The trend continues. Last week, Beijing announced that its official recording of real GDP growth for 2018 was 6.6 per cent, the lowest rate China has experienced since 1990, the year following the student protests in Tiananmen Square. Beijing downplayed the news, casting it as fully in line with the government’s forecast for 2018 and a sign of the maturity of the Chinese economy.
Those of us who have worked on the ground in China for decades, however, know full well that even if one takes the country’s official economic statistics at face value (which few of us do), the exercise Beijing utilises to set its growth projections lacks rigour and is tinged by political imperatives.
Worse, the process is almost a tautology: official forecasts for a given year are not released before the year’s start. Thus, only this March will Beijing unveil 2019’s projection — that is, after a quarter of the year has already passed.

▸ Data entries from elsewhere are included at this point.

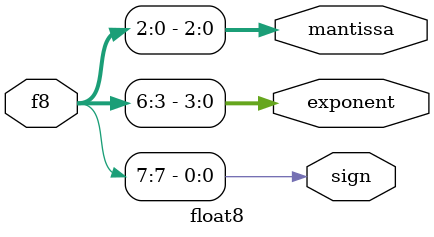
<source format=v>
module float8(
    input [7:0] f8,
    output reg sign,
    output reg [3:0] exponent,
    output reg [2:0] mantissa
);

    always @(*) begin
        sign = f8[7];
        exponent = f8[6:3];
        mantissa = f8[2:0];
    end
endmodule

</source>
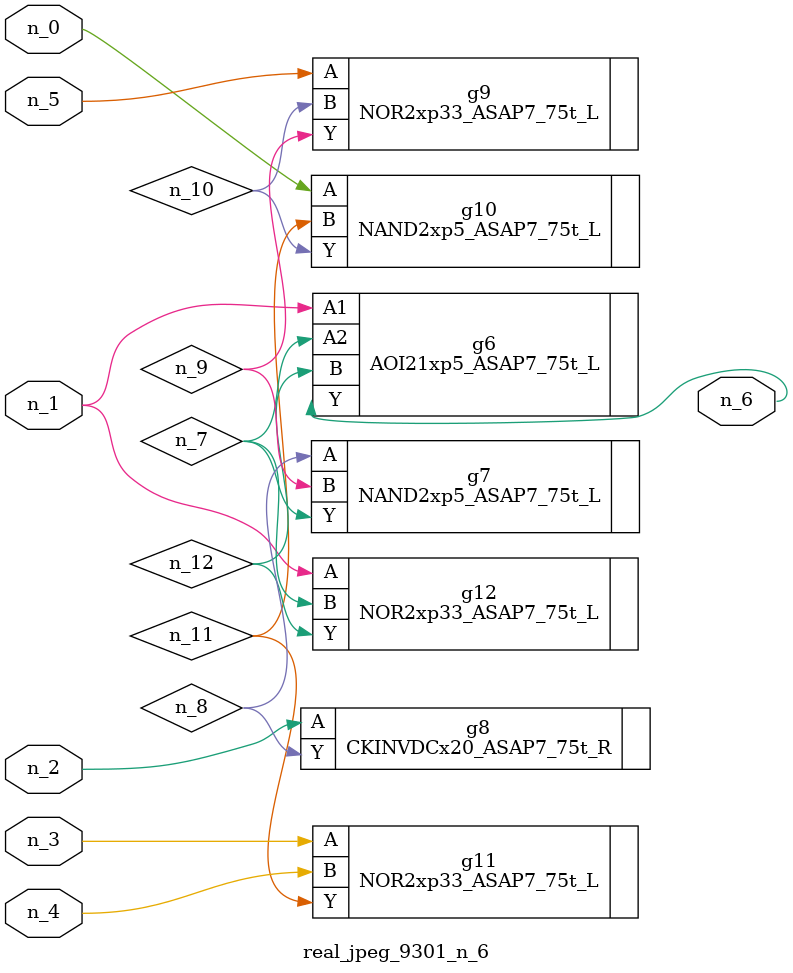
<source format=v>
module real_jpeg_9301_n_6 (n_5, n_4, n_0, n_1, n_2, n_3, n_6);

input n_5;
input n_4;
input n_0;
input n_1;
input n_2;
input n_3;

output n_6;

wire n_12;
wire n_8;
wire n_11;
wire n_7;
wire n_10;
wire n_9;

NAND2xp5_ASAP7_75t_L g10 ( 
.A(n_0),
.B(n_11),
.Y(n_10)
);

AOI21xp5_ASAP7_75t_L g6 ( 
.A1(n_1),
.A2(n_7),
.B(n_12),
.Y(n_6)
);

NOR2xp33_ASAP7_75t_L g12 ( 
.A(n_1),
.B(n_7),
.Y(n_12)
);

CKINVDCx20_ASAP7_75t_R g8 ( 
.A(n_2),
.Y(n_8)
);

NOR2xp33_ASAP7_75t_L g11 ( 
.A(n_3),
.B(n_4),
.Y(n_11)
);

NOR2xp33_ASAP7_75t_L g9 ( 
.A(n_5),
.B(n_10),
.Y(n_9)
);

NAND2xp5_ASAP7_75t_L g7 ( 
.A(n_8),
.B(n_9),
.Y(n_7)
);


endmodule
</source>
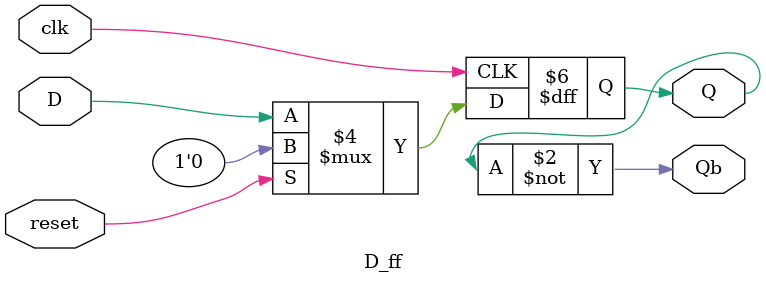
<source format=v>
module D_ff(D,Q,Qb,clk,reset);
	input D,clk,reset;
	output reg Q;
	output Qb;
	always @ (posedge clk)
	begin
		if(reset)
			Q<=1'b0;
		else
			Q<=D;
	end
	assign Qb = ~Q;
endmodule

</source>
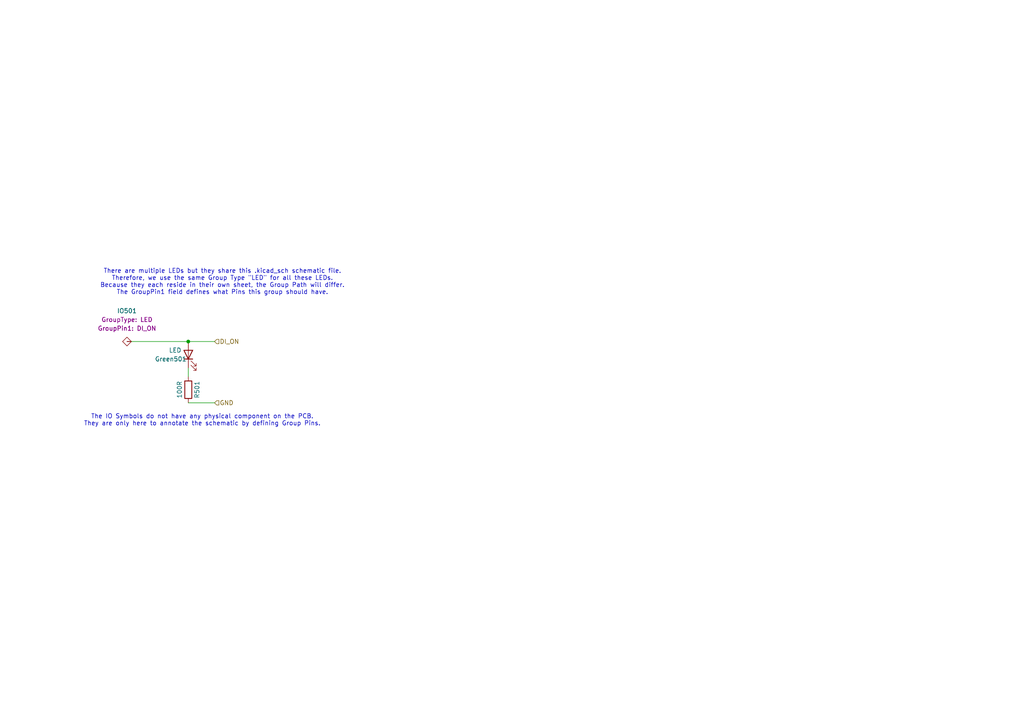
<source format=kicad_sch>
(kicad_sch
	(version 20250114)
	(generator "eeschema")
	(generator_version "9.0")
	(uuid "504b1935-eb2b-4373-9bb3-b02c9edbf74e")
	(paper "A4")
	
	(text "There are multiple LEDs but they share this .kicad_sch schematic file.\nTherefore, we use the same Group Type \"LED\" for all these LEDs.\nBecause they each reside in their own sheet, the Group Path will differ.\nThe GroupPin1 field defines what Pins this group should have."
		(exclude_from_sim no)
		(at 64.516 81.788 0)
		(effects
			(font
				(size 1.27 1.27)
			)
		)
		(uuid "27f57e6b-6629-46f2-a0b8-13d662a19e62")
	)
	(text "The IO Symbols do not have any physical component on the PCB.\nThey are only here to annotate the schematic by defining Group Pins."
		(exclude_from_sim no)
		(at 58.674 121.92 0)
		(effects
			(font
				(size 1.27 1.27)
			)
		)
		(uuid "4f93b71d-98c3-4f19-a39a-96cb35754495")
	)
	(junction
		(at 54.61 99.06)
		(diameter 0)
		(color 0 0 0 0)
		(uuid "babc8ac8-6231-4d10-9fac-32f35907b213")
	)
	(wire
		(pts
			(xy 54.61 99.06) (xy 62.23 99.06)
		)
		(stroke
			(width 0)
			(type default)
		)
		(uuid "46f8e63d-d770-431e-8d91-107b321843f2")
	)
	(wire
		(pts
			(xy 38.1 99.06) (xy 54.61 99.06)
		)
		(stroke
			(width 0)
			(type default)
		)
		(uuid "5572209f-3d5b-4e95-8c29-d0c0724a7873")
	)
	(wire
		(pts
			(xy 54.61 106.68) (xy 54.61 109.22)
		)
		(stroke
			(width 0)
			(type default)
		)
		(uuid "d2a90f50-fe4a-44ed-b225-6deb5eae4d49")
	)
	(wire
		(pts
			(xy 54.61 116.84) (xy 62.23 116.84)
		)
		(stroke
			(width 0)
			(type default)
		)
		(uuid "f39c8fbf-d42c-4913-9a46-6f588b366716")
	)
	(hierarchical_label "GND"
		(shape input)
		(at 62.23 116.84 0)
		(effects
			(font
				(size 1.27 1.27)
			)
			(justify left)
		)
		(uuid "990d96ac-d41f-436a-89d7-f05ab0c979fd")
	)
	(hierarchical_label "DI_ON"
		(shape input)
		(at 62.23 99.06 0)
		(effects
			(font
				(size 1.27 1.27)
			)
			(justify left)
		)
		(uuid "cac76154-503e-4706-b0d7-f4f905c3abd8")
	)
	(symbol
		(lib_id "DLR_Snippet_References:Group_IO")
		(at 36.83 99.06 270)
		(unit 1)
		(exclude_from_sim no)
		(in_bom no)
		(on_board no)
		(dnp no)
		(fields_autoplaced yes)
		(uuid "0cbd311d-e899-419b-b26d-aec3bc040109")
		(property "Reference" "IO201"
			(at 36.83 90.17 90)
			(effects
				(font
					(size 1.27 1.27)
				)
			)
		)
		(property "Value" "Group_IO"
			(at 36.83 99.06 0)
			(effects
				(font
					(size 1.27 1.27)
				)
				(hide yes)
			)
		)
		(property "Footprint" "Module_Reference_Frames:Input_Output_Footprint"
			(at 36.83 99.06 0)
			(effects
				(font
					(size 1.27 1.27)
				)
				(hide yes)
			)
		)
		(property "Datasheet" ""
			(at 36.83 99.06 0)
			(effects
				(font
					(size 1.27 1.27)
				)
				(hide yes)
			)
		)
		(property "Description" "Replace GroupType with the type of snippet this pin belongs to. Replace GroupPin1 with the name of this pin for this snippet. Add fields with the GroupField prefix to define key-value pairs for this nippet"
			(at 36.83 99.06 0)
			(effects
				(font
					(size 1.27 1.27)
				)
				(hide yes)
			)
		)
		(property "GroupType" "LED"
			(at 36.83 92.71 90)
			(show_name yes)
			(effects
				(font
					(size 1.27 1.27)
				)
			)
		)
		(property "GroupPin1" "DI_ON"
			(at 36.83 95.25 90)
			(show_name yes)
			(effects
				(font
					(size 1.27 1.27)
				)
			)
		)
		(pin "1"
			(uuid "e53592a1-784d-437a-87aa-5d16ba56dbcc")
		)
		(instances
			(project "example"
				(path "/5351644a-feec-44d6-96c1-fe5e2f09e3b2/5481df2f-3d1c-497f-a46e-a89035ddac91"
					(reference "IO501")
					(unit 1)
				)
				(path "/5351644a-feec-44d6-96c1-fe5e2f09e3b2/55f4561b-9e3d-49cb-987f-e3c418905dc4"
					(reference "IO201")
					(unit 1)
				)
				(path "/5351644a-feec-44d6-96c1-fe5e2f09e3b2/92d1b184-642b-4766-91b4-271674e56d9a"
					(reference "IO301")
					(unit 1)
				)
				(path "/5351644a-feec-44d6-96c1-fe5e2f09e3b2/9310c729-f6b0-410f-86e8-d02638b9425f"
					(reference "IO601")
					(unit 1)
				)
				(path "/5351644a-feec-44d6-96c1-fe5e2f09e3b2/dca69bc7-b3d7-495f-af05-33d03983af18"
					(reference "IO401")
					(unit 1)
				)
			)
		)
	)
	(symbol
		(lib_id "Device:R")
		(at 54.61 113.03 180)
		(unit 1)
		(exclude_from_sim no)
		(in_bom yes)
		(on_board yes)
		(dnp no)
		(uuid "39f27f0e-9487-4408-a08a-1e309db7e180")
		(property "Reference" "R201"
			(at 57.15 113.03 90)
			(effects
				(font
					(size 1.27 1.27)
				)
			)
		)
		(property "Value" "100R"
			(at 52.07 113.03 90)
			(effects
				(font
					(size 1.27 1.27)
				)
			)
		)
		(property "Footprint" "Resistor_SMD:R_0603_1608Metric_Pad0.98x0.95mm_HandSolder"
			(at 56.388 113.03 90)
			(effects
				(font
					(size 1.27 1.27)
				)
				(hide yes)
			)
		)
		(property "Datasheet" "~"
			(at 54.61 113.03 0)
			(effects
				(font
					(size 1.27 1.27)
				)
				(hide yes)
			)
		)
		(property "Description" "Resistor"
			(at 54.61 113.03 0)
			(effects
				(font
					(size 1.27 1.27)
				)
				(hide yes)
			)
		)
		(pin "1"
			(uuid "0bc30cca-6eab-4b2a-8d0e-dcf860983cb2")
		)
		(pin "2"
			(uuid "0dc3a83a-fbca-4afe-ac71-78bfe8ab1edd")
		)
		(instances
			(project "example"
				(path "/5351644a-feec-44d6-96c1-fe5e2f09e3b2/5481df2f-3d1c-497f-a46e-a89035ddac91"
					(reference "R501")
					(unit 1)
				)
				(path "/5351644a-feec-44d6-96c1-fe5e2f09e3b2/55f4561b-9e3d-49cb-987f-e3c418905dc4"
					(reference "R201")
					(unit 1)
				)
				(path "/5351644a-feec-44d6-96c1-fe5e2f09e3b2/92d1b184-642b-4766-91b4-271674e56d9a"
					(reference "R301")
					(unit 1)
				)
				(path "/5351644a-feec-44d6-96c1-fe5e2f09e3b2/9310c729-f6b0-410f-86e8-d02638b9425f"
					(reference "R601")
					(unit 1)
				)
				(path "/5351644a-feec-44d6-96c1-fe5e2f09e3b2/dca69bc7-b3d7-495f-af05-33d03983af18"
					(reference "R401")
					(unit 1)
				)
			)
		)
	)
	(symbol
		(lib_id "Device:LED")
		(at 54.61 102.87 90)
		(unit 1)
		(exclude_from_sim no)
		(in_bom yes)
		(on_board yes)
		(dnp no)
		(uuid "fcf1cf12-b043-4fc3-bd9c-04ff35312775")
		(property "Reference" "Green201"
			(at 49.53 104.14 90)
			(effects
				(font
					(size 1.27 1.27)
				)
			)
		)
		(property "Value" "LED"
			(at 50.8 101.6 90)
			(effects
				(font
					(size 1.27 1.27)
				)
			)
		)
		(property "Footprint" "LED_THT:LED_D3.0mm"
			(at 54.61 102.87 0)
			(effects
				(font
					(size 1.27 1.27)
				)
				(hide yes)
			)
		)
		(property "Datasheet" "~"
			(at 54.61 102.87 0)
			(effects
				(font
					(size 1.27 1.27)
				)
				(hide yes)
			)
		)
		(property "Description" "Light emitting diode"
			(at 54.61 102.87 0)
			(effects
				(font
					(size 1.27 1.27)
				)
				(hide yes)
			)
		)
		(pin "2"
			(uuid "1892ce33-b3a7-4406-a8e5-7ccb0bddc69f")
		)
		(pin "1"
			(uuid "cf949e18-4db2-4f67-a614-b4f525b7183d")
		)
		(instances
			(project "example"
				(path "/5351644a-feec-44d6-96c1-fe5e2f09e3b2/5481df2f-3d1c-497f-a46e-a89035ddac91"
					(reference "Green501")
					(unit 1)
				)
				(path "/5351644a-feec-44d6-96c1-fe5e2f09e3b2/55f4561b-9e3d-49cb-987f-e3c418905dc4"
					(reference "Green201")
					(unit 1)
				)
				(path "/5351644a-feec-44d6-96c1-fe5e2f09e3b2/92d1b184-642b-4766-91b4-271674e56d9a"
					(reference "Green301")
					(unit 1)
				)
				(path "/5351644a-feec-44d6-96c1-fe5e2f09e3b2/9310c729-f6b0-410f-86e8-d02638b9425f"
					(reference "Green601")
					(unit 1)
				)
				(path "/5351644a-feec-44d6-96c1-fe5e2f09e3b2/dca69bc7-b3d7-495f-af05-33d03983af18"
					(reference "Green401")
					(unit 1)
				)
			)
		)
	)
)

</source>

That’s a sure-fire way of improving the accuracy of any forecast.
As to China being a mature economy, it’s highly doubtful whether the majority of the country’s citizenry would agree with Beijing’s characterisation.
While a number of reforms put in place since 1978 — some of which have been truly ingenious — have lifted millions out of poverty, many Chinese remain poor by any standard. On a purchasingpower-parity basis, China’s per capita GDP is below the global average. It is on par with countries such as Serbia, the Dominican Republic and Botswana — countries whose economies don’t leap to mind as being mature.
If a precursor to economic maturity is sustained high growth that is widely diffused nationally — no small feat for a country that has a large population and occupies a vast geographic space — China is moving in the opposite direction. Indeed, the IMF forecasts China’s growth to continue to fall, to 6.2 per cent for 2019 and 2020.